Бескомпромиссные борцы с ханжеством и лицемерием, срыватели всех и всяческих масок, апологеты горькой правды о современном им человеке, которого необходимо немедленно, любой ценой перелопатить, прокалить, прожарить, пропахать и выковать из него нечто принципиально новое, сделали все, что в их силах, чтобы активизировать наиболее варварские, пещерные структуры коллективного подсознания: животный эгоизм, резкое деление на своих и чужих, страх-ненависть ко всему чужому, нулевую ценность индивидуального по отношению к общественному и веру в непогрешимость вождя-шамана. Остальное было делом политической техники и исторических случайностей.
Конечно, существовали и такие, кто в этой ситуации всерьез погнался за идеалом.

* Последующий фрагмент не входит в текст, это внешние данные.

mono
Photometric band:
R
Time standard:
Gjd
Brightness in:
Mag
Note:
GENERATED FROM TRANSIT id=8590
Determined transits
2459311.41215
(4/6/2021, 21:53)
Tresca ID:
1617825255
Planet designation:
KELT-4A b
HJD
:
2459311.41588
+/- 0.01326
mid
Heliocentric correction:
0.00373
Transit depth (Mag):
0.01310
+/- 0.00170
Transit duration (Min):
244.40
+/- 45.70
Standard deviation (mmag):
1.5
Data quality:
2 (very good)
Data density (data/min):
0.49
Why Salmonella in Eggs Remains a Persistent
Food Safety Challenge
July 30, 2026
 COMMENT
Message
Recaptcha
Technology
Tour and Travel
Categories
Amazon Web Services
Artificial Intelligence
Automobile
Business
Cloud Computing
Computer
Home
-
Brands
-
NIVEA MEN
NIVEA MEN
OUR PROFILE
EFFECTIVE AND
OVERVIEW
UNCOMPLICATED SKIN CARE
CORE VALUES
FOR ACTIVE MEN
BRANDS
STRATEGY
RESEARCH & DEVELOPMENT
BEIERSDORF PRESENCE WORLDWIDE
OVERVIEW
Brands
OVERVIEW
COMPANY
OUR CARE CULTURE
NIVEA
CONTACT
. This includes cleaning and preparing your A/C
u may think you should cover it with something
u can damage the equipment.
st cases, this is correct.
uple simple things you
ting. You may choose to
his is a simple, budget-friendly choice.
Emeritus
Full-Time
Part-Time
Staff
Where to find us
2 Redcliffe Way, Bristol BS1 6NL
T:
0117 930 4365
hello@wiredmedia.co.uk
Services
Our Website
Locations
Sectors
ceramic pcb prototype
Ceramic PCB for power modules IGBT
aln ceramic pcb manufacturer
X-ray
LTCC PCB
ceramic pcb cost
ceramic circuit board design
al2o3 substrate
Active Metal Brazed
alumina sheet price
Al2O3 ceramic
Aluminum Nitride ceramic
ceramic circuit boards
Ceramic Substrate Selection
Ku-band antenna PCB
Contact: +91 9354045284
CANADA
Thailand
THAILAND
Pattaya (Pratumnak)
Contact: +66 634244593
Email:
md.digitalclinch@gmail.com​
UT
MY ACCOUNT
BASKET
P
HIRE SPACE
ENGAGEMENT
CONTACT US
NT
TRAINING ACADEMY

Но они, естественным образом оказавшись в пренебрежимо малом меньшинстве и сами не мысля иных средств для реализации идеала, кроме насилия, почти сразу оказались не ко двору. А в обществе, покончившем с «буржуазным лицемерием», никаких механизмов защиты меньшинства не осталось.
4
Оттаивание российской литературы во время хрущевской «оттепели» выразилось, помимо прочего, в том, что объективно вечная, не прекращающаяся никогда погоня общества за идеальным образом себя, никем из литераторов сталинского замеса искренне уже не ощущаемая и не переживаемая, превратившаяся у них в набор чисто ритуальных заклинаний, вновь стала наполняться живыми переживаниями.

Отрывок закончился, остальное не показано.